Et il lui montrait un nègre qu’on pouvait-juger d’une haute et puissante stature quoiqu’il fut courbé en deux, ayant les pieds et les mains joints et attachés ensemble.
- C’est je crois, continua Van-Hop, « le » chef du Kraal ennemi, un petit Namaquois ; il s’entête mais quinze jours de régime du bord et des colonies, il deviendra doux comme une gazelle.

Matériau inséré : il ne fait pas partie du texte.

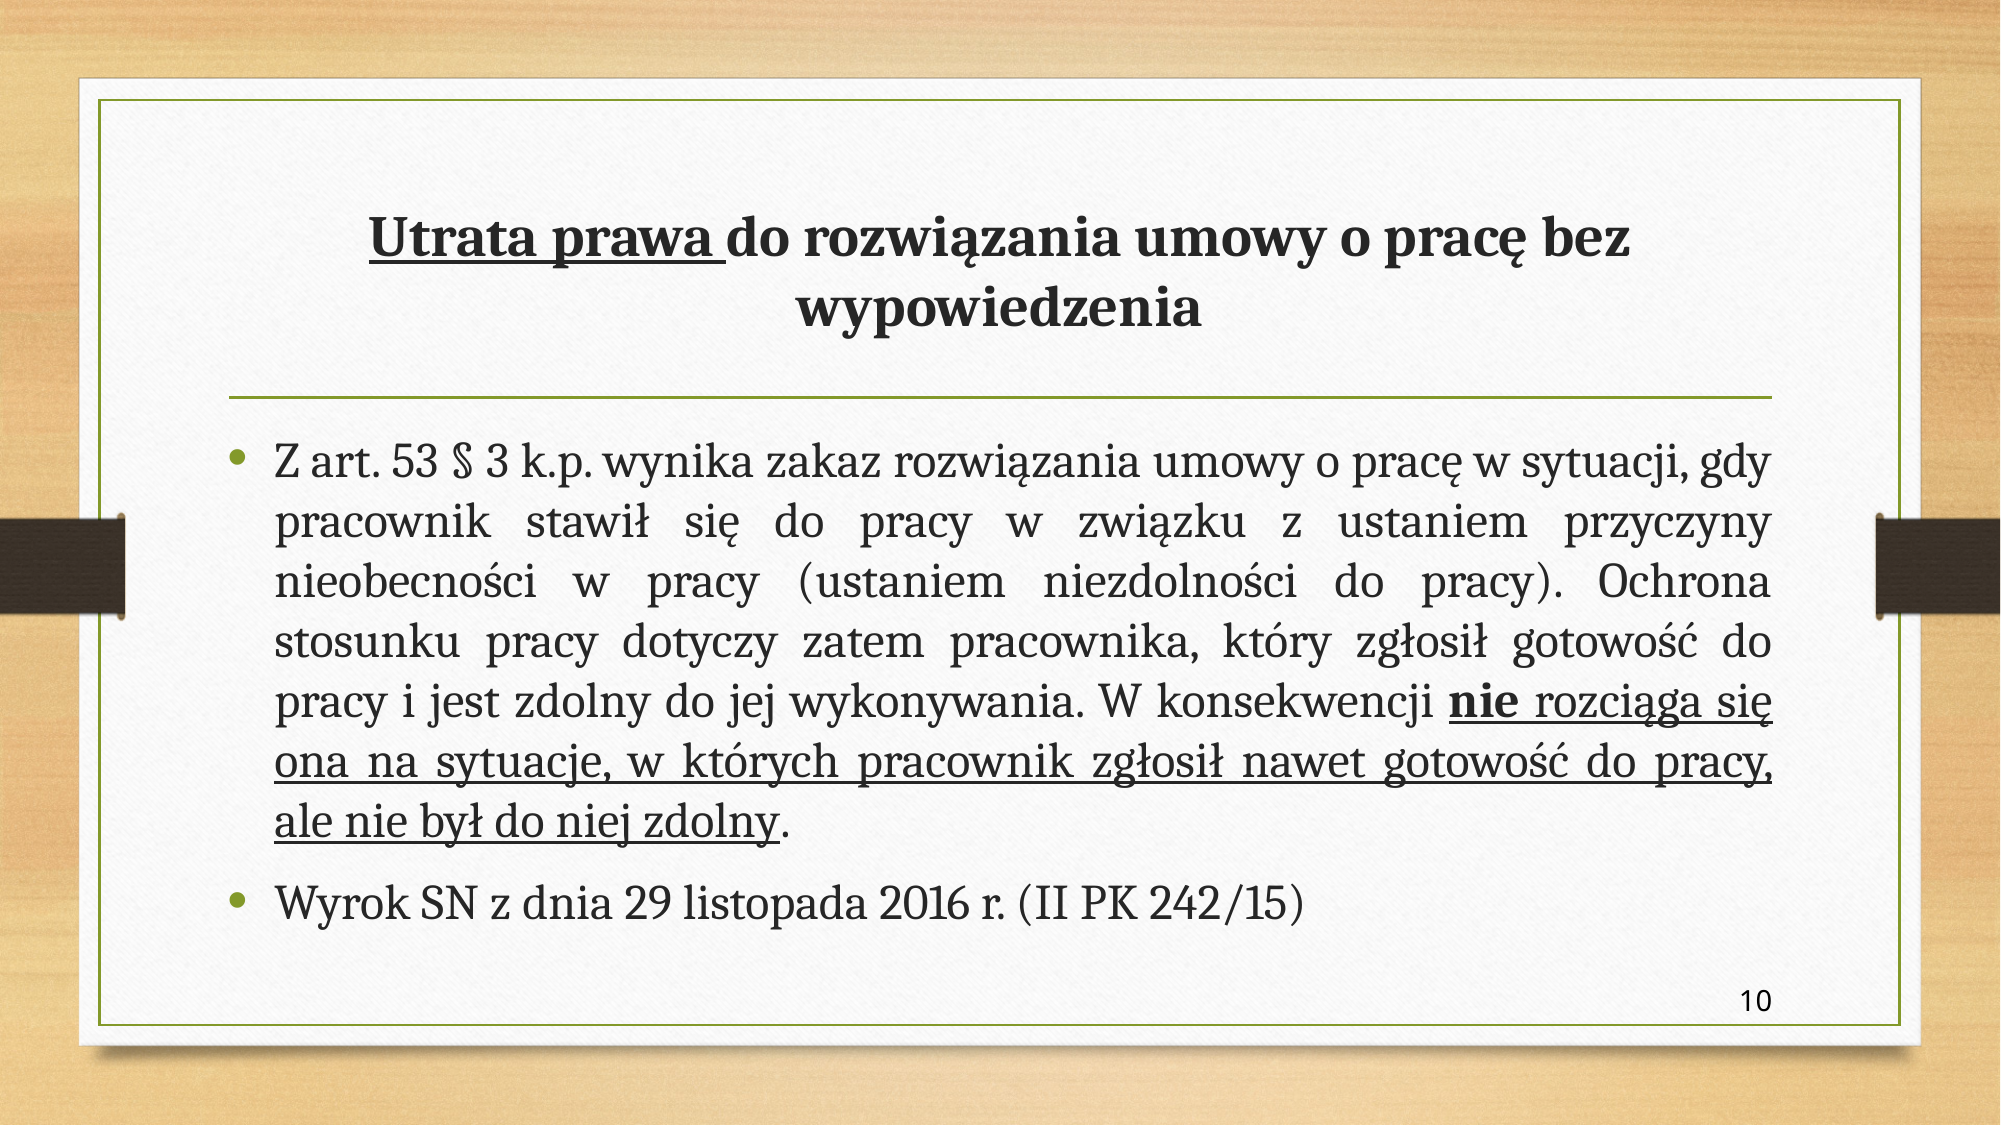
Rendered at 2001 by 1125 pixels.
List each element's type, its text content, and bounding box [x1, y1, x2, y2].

title Utrata prawa do rozwiązania umowy o pracę bez wypowiedzenia [212, 161, 1788, 375]
list Z art. 53 § 3 k.p. wynika zakaz rozwiązania umowy o pracę w sytuacji, gdy pracownik stawił się do pracy w związku z ustaniem przyczyny nieobecności w pracy (ustaniem niezdolności do pracy). Ochrona stosunku pracy dotyczy zatem pracownika, który zgłosił gotowość do pracy i jest zdolny do jej wykonywania. W konsekwencji nie rozciąga się ona na sytuacje, w których pracownik zgłosił nawet gotowość do pracy, ale nie był do niej zdolny. Wyrok SN z dnia 29 listopada 2016 r. (II PK 242/15) [212, 419, 1788, 964]
slide_number 10 [1698, 979, 1788, 1025]
picture [0, 0, 2001, 1125]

Taroo, qui les avait suivis, après s’être ingéré de glorieuses rasades d’eau-de-vie, s’approcha; et la vue de son ennemi rallumant sans doute sa colère et sa haine, il se mit à-injurier et menacer bien grossièrement le petit Namaquois, mais celui-ci fermait les yeux avec une dignité stoïque, et ne répondait à ces invectives que par un chant triste et doux.
Ce sang froid irrita fort le chef Taroo, qui lança une pierre au malheureux noir; mais comme elle ne l’atteignit pas, il allait sans doute recommencer, lorsque Van-Hop le prit par le bras et lui dit, en bon namaquois :
- « Doucement, doucement, grand chef, ce prisonnier est à moi maintenant, et vous allez me le détériorer... Ne confondons pas, s’il vous plait.»